L’hiver n'est pas encore là mais l’électricité française se vend déjà plus cher qu’ailleurs

L'électricité française pour cet hiver s'échange à des prix bien plus élevés que chez nos voisins. Les incertitudes quant à la disponibilité du parc nucléaire d’EDF, mais aussi des stocks hydrauliques, sont en cause.
Des contrats presque deux fois plus chers qu’outre-Rhin
Les contrats français d’électricité à terme pour le dernier trimestre 2023 s’échangent actuellement à 280 euros le mégawattheure (MWh) quand ils ne dépassent pas les 150 euros le MWh en Allemagne, aux Pays-Bas ou encore en Belgique.
Pour l'Italie, les contrats se négocient à 176 euros le MWh sur la bourse européenne de l’énergie tandis qu’en Autriche, les derniers prix tournent autour de 166 euros pour la même période. Ces contrats, achetés par les fournisseurs d'énergie, serviront à approvisionner ménages et entreprises.
Pour le premier trimestre 2024, les contrats d'électricité pour la France grimpent à 367 euros le MWh, également nettement plus haut que chez ses voisins. Si la situation peut s’améliorer puisque les prix évoluent quotidiennement, pour Nicolas Goldberg, associé énergie à Colombus Consulting, l'écart de prix entre les contrats français et ceux des autres pays est "justifié".

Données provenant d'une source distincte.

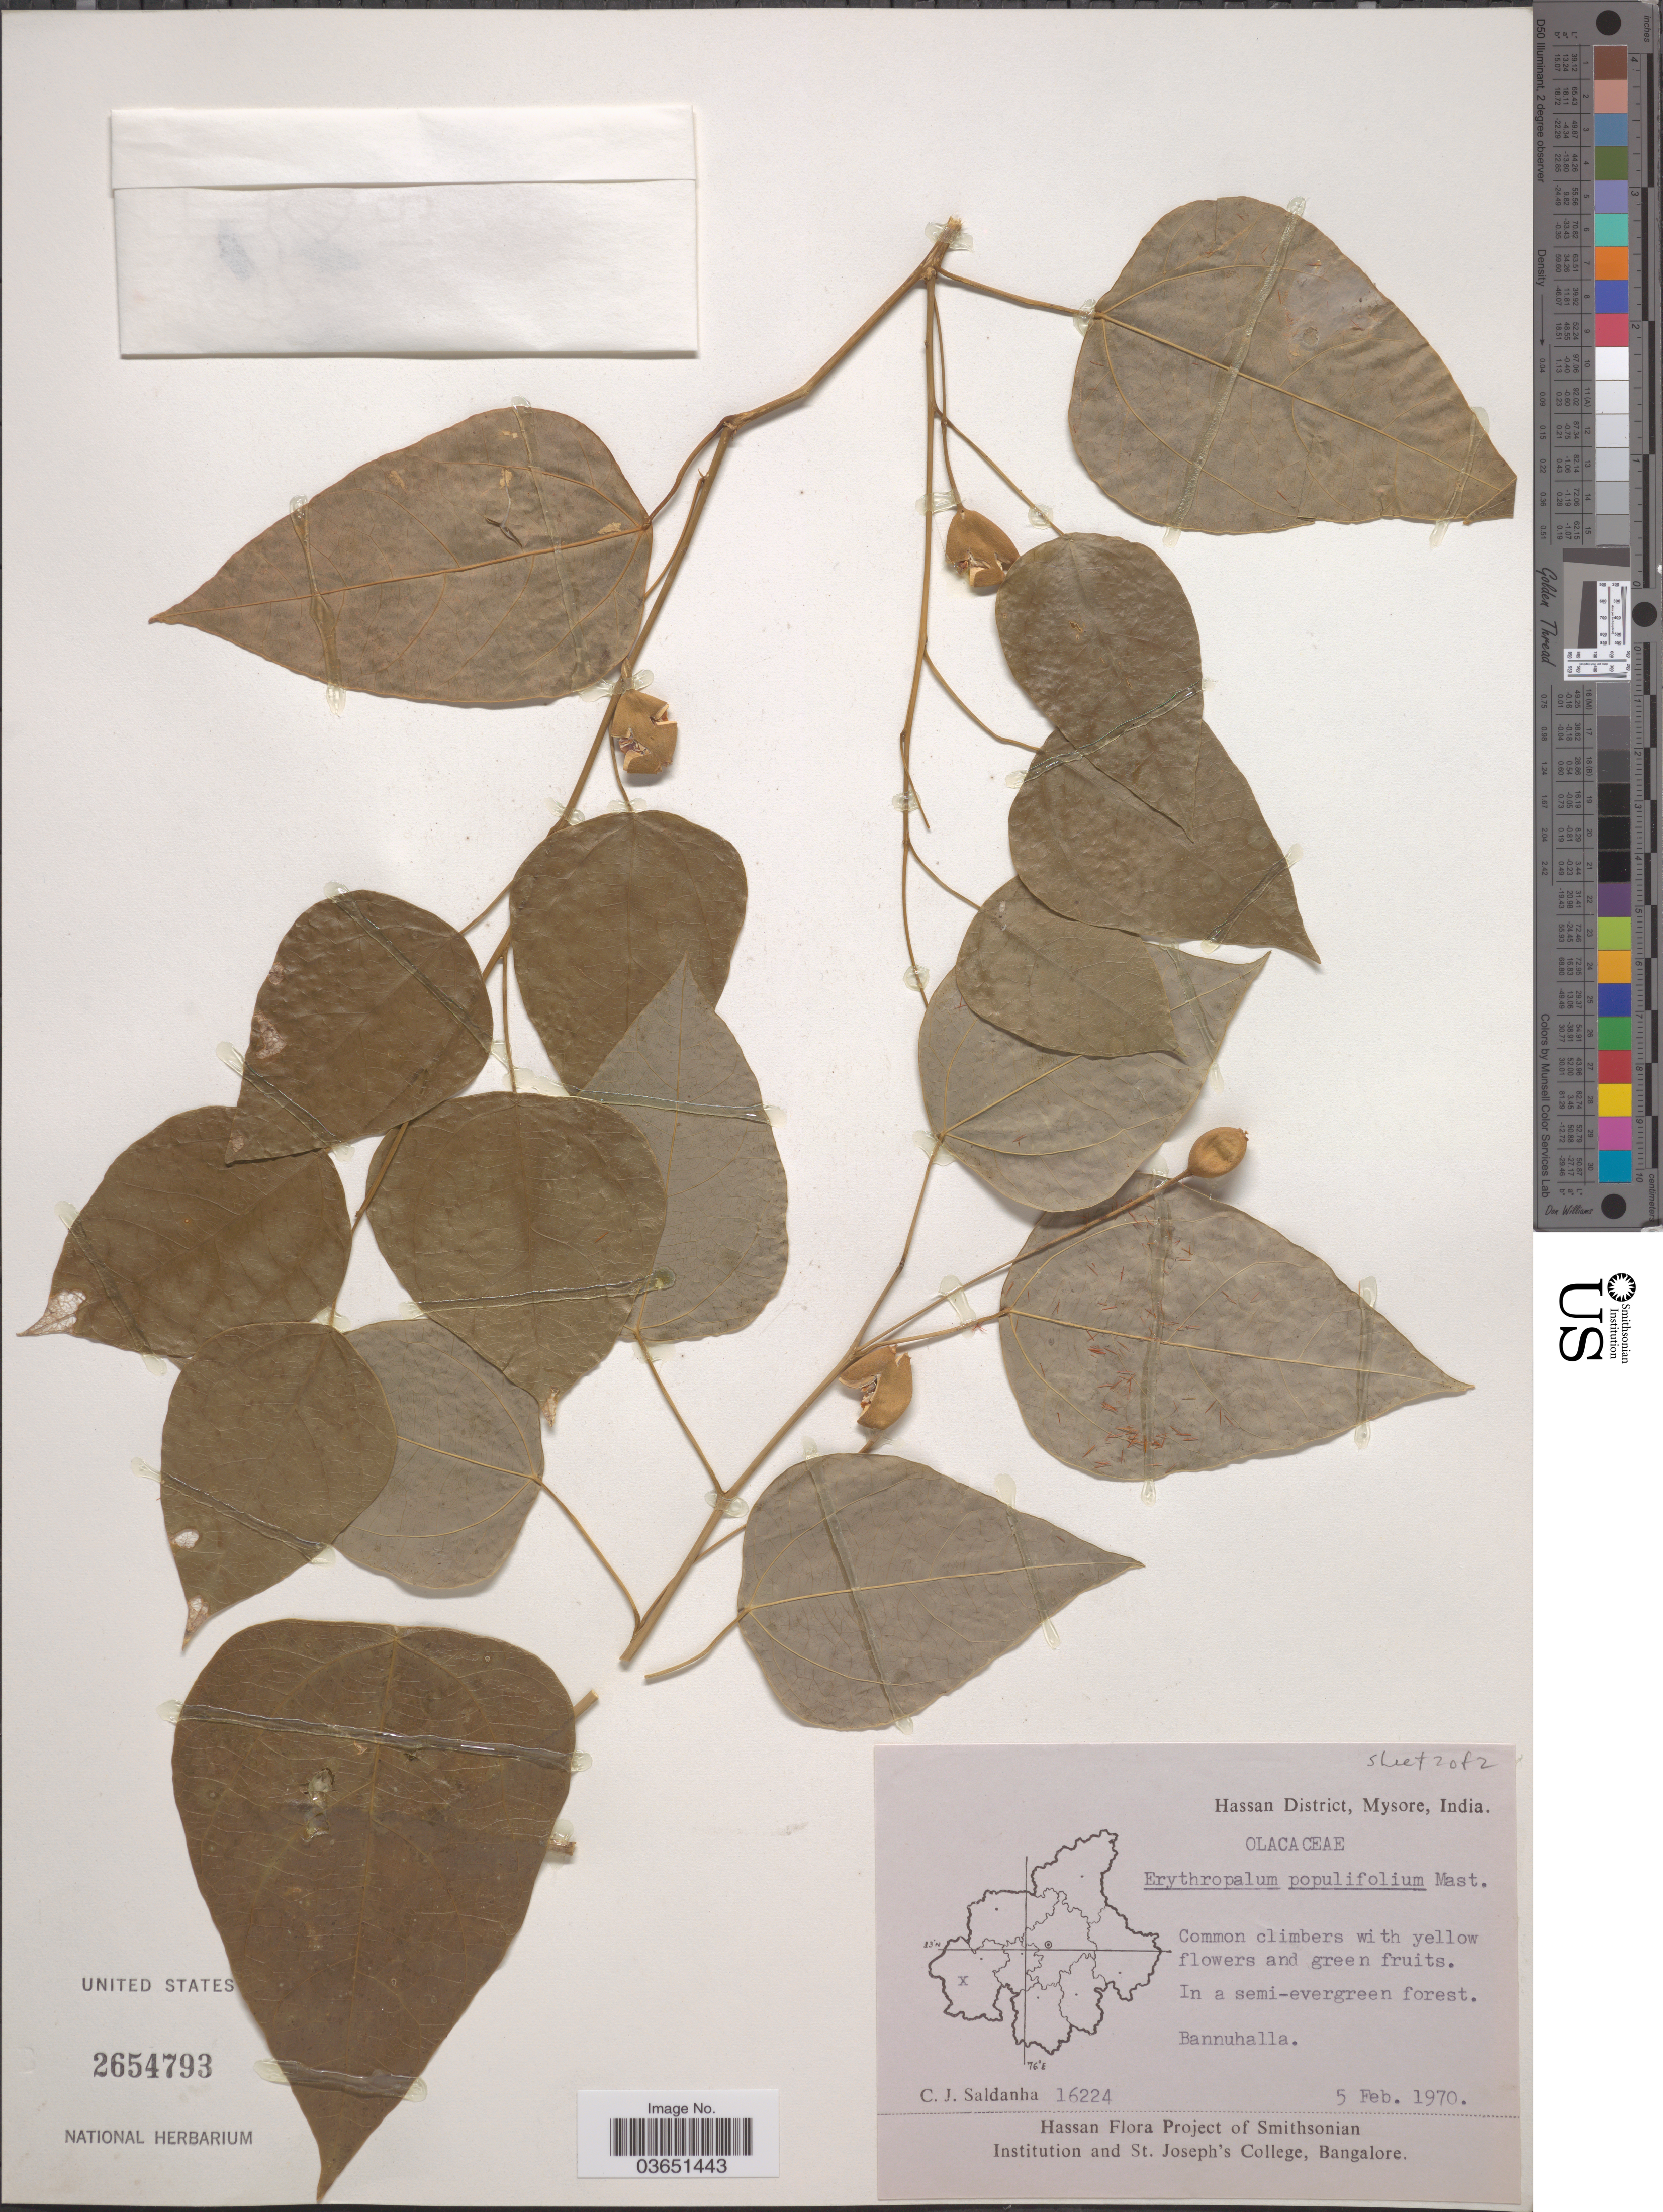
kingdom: Plantae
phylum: Tracheophyta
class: Magnoliopsida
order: Santalales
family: Erythropalaceae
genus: Erythropalum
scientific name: Erythropalum scandens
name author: Blume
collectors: C. J. Saldanha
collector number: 16224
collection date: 1970-02-05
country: India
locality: Hassan District, Mysore. Bannuhalla.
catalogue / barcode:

Certes plus chers qu’ailleurs, les contrats à terme français pour cet hiver sont pour autant loin des sommes astronomiques qu’ils ont atteint en 2022 quand les inquiétudes sur de possibles pénuries d’électricité pesaient sur le pays. L'été dernier, les prix des contrats à terme pour l'hiver ont atteint un pic à 1840 euros le MWh.
Pourquoi l'électricité française s'achète-t-elle plus cher?
"Le marché anticipe que la France va devoir importer" cet hiver, explique Nicolas Goldberg. Si, en général, l’Hexagone importe de l’électricité lors des mois les plus froids de l’année, elle est, en revanche, largement exportatrice en été. Pour l’hiver à venir cependant, le marché prévoit que le pays sera "très importateur", dit-il.
En s'approvisionnant davantage chez ses voisins, le marché parie "que les interconnexions vont être saturées", détaille Nicolas Goldberg. Les pays membres de l’UE s’échangent de l’électricité via un marché constitué de réseaux électriques qui sont interconnectés.
Le site Toute l'Europe définit plus précisément l'interconnexion comme une "ligne de transport qui traverse ou enjambe une frontière entre des Etats membres et qui relie les réseaux de transport nationaux des Etats membres de l’Union européenne". Concrètement, ce sont des câbles qui connectent entre eux les différents pays européens et qui permettent d’échanger de l’énergie.
La France très importatrice, des interconnexions saturées… Mais pourquoi le marché anticipe-t-il ces difficultés? Selon Nicolas Goldberg, "des inquiétudes pèsent sur la disponibilité du parc nucléaire français" et, à cela, s’ajoutent des incertitudes sur les stocks hydrauliques -une source d’énergie activable très rapidement - menacés par la sécheresse.
21 réacteurs à l'arrêt
EDF, en charge des 56 réacteurs du parc nucléaire français, ne produit plus autant d’électricité nucléaire qu’avant et les difficultés semblent s’accumuler plutôt que de se résorber.
Le gouvernement a récemment demandé au géant de l’énergie de redresser sa production électrique après une année 2022 noire qui l'a vue tomber à son niveau le plus bas depuis 30 ans à 279 térawattheures.
Ce vendredi, 21 réacteurs nucléaires étaient à l'arrêt, en maintenance entre autres à cause de problèmes de corrosion et du vieillissement des infrastructures.